» **PROBLEM DESCRIPTION**
A faithful copy of every entry, with the pictures removed, is what is needed here.

─── EXERCISE INPUTS

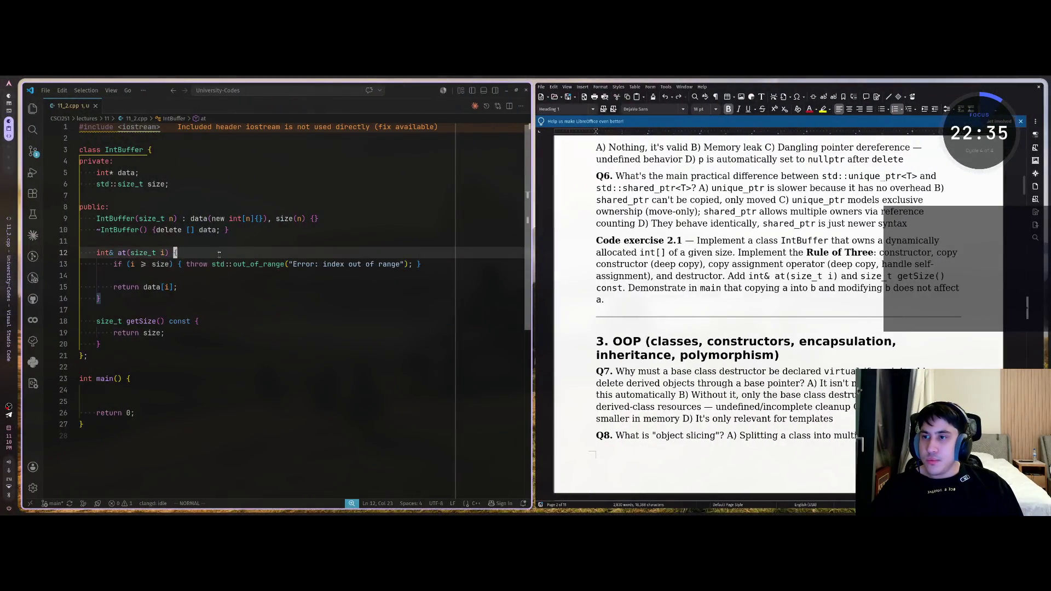
pyautogui.click(262, 233)
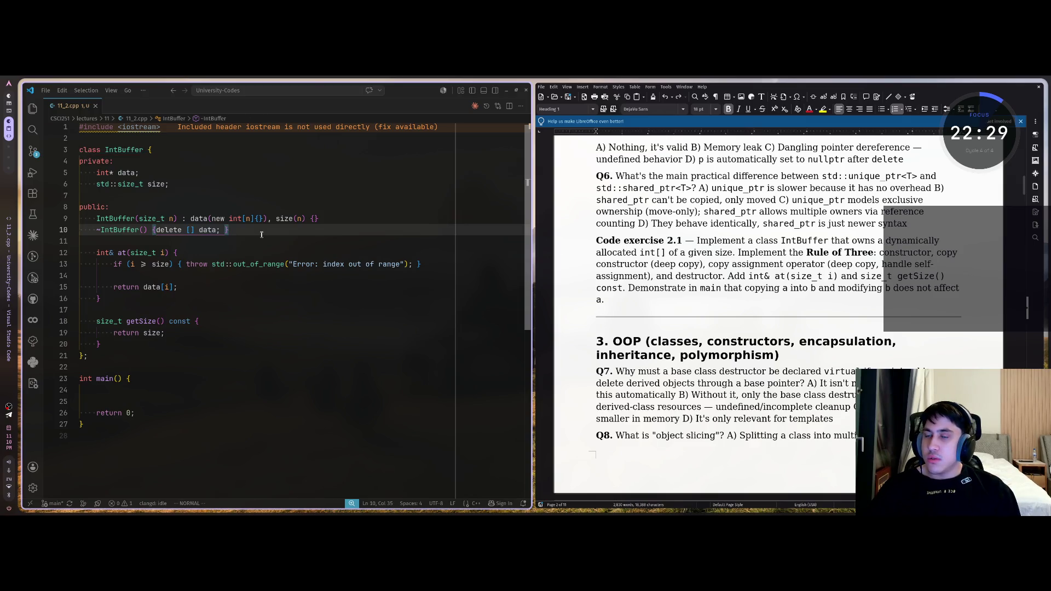
pyautogui.press('shift+v')
pyautogui.press('d')
pyautogui.press('j')
pyautogui.press('j')
pyautogui.press('j')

──────

» **FINAL ANSWER**
pyautogui.click(262, 233)
pyautogui.press('shift+v')
pyautogui.press('d')
pyautogui.press('j')
pyautogui.press('j')
pyautogui.press('j')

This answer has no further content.